:: WHAT THE EXERCISE ASKS ::
What you return must be exactly the lines running from the one with "### Building our Templates" to the end of the data below, inclusive, and nothing more.

:: SUPPLIED RECORDS ::
- - -

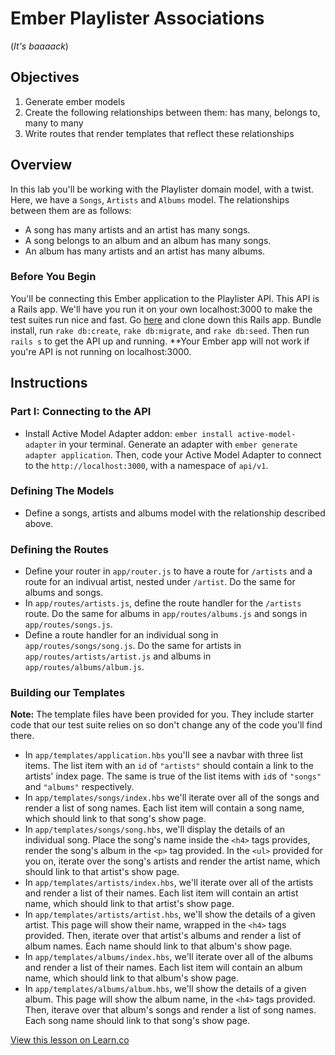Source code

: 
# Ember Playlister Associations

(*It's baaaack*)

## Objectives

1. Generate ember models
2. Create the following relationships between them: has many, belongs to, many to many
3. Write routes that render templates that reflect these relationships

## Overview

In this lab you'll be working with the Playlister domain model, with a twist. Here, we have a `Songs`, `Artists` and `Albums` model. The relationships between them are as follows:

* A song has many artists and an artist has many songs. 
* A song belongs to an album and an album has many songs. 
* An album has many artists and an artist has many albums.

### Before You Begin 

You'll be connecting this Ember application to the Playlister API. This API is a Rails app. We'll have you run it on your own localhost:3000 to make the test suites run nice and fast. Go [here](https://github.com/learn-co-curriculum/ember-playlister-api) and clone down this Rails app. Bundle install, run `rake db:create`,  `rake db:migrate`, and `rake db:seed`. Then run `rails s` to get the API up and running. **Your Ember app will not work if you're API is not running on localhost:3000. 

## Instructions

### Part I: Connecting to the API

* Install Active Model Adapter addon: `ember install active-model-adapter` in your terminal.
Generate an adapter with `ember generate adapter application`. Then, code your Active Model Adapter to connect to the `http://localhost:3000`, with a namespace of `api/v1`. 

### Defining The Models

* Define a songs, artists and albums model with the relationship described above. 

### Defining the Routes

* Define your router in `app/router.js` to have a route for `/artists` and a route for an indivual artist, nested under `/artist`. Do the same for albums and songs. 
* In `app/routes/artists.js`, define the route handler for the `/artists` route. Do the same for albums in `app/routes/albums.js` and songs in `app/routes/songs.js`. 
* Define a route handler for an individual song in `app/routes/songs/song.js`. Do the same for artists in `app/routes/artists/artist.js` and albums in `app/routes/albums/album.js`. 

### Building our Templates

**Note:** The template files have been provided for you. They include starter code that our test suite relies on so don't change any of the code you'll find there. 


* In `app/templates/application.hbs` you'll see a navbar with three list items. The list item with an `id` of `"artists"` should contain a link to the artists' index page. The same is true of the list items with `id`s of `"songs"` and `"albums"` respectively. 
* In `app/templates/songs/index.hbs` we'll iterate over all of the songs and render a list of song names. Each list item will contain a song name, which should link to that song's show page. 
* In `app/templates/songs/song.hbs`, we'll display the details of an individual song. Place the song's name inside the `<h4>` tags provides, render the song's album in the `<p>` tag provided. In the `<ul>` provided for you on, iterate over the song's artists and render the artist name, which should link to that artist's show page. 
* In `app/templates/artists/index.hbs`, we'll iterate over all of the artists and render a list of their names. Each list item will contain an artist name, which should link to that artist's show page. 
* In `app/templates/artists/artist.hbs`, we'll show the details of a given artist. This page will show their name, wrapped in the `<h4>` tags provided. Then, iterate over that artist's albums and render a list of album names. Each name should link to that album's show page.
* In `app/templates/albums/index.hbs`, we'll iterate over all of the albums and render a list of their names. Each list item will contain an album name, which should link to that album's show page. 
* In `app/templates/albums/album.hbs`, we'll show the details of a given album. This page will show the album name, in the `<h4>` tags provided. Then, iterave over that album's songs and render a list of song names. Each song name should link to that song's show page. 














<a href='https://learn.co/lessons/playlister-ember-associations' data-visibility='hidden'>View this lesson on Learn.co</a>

- - -

:: RESPONSE ::
### Building our Templates

**Note:** The template files have been provided for you. They include starter code that our test suite relies on so don't change any of the code you'll find there. 


* In `app/templates/application.hbs` you'll see a navbar with three list items. The list item with an `id` of `"artists"` should contain a link to the artists' index page. The same is true of the list items with `id`s of `"songs"` and `"albums"` respectively. 
* In `app/templates/songs/index.hbs` we'll iterate over all of the songs and render a list of song names. Each list item will contain a song name, which should link to that song's show page. 
* In `app/templates/songs/song.hbs`, we'll display the details of an individual song. Place the song's name inside the `<h4>` tags provides, render the song's album in the `<p>` tag provided. In the `<ul>` provided for you on, iterate over the song's artists and render the artist name, which should link to that artist's show page. 
* In `app/templates/artists/index.hbs`, we'll iterate over all of the artists and render a list of their names. Each list item will contain an artist name, which should link to that artist's show page. 
* In `app/templates/artists/artist.hbs`, we'll show the details of a given artist. This page will show their name, wrapped in the `<h4>` tags provided. Then, iterate over that artist's albums and render a list of album names. Each name should link to that album's show page.
* In `app/templates/albums/index.hbs`, we'll iterate over all of the albums and render a list of their names. Each list item will contain an album name, which should link to that album's show page. 
* In `app/templates/albums/album.hbs`, we'll show the details of a given album. This page will show the album name, in the `<h4>` tags provided. Then, iterave over that album's songs and render a list of song names. Each song name should link to that song's show page. 














<a href='https://learn.co/lessons/playlister-ember-associations' data-visibility='hidden'>View this lesson on Learn.co</a>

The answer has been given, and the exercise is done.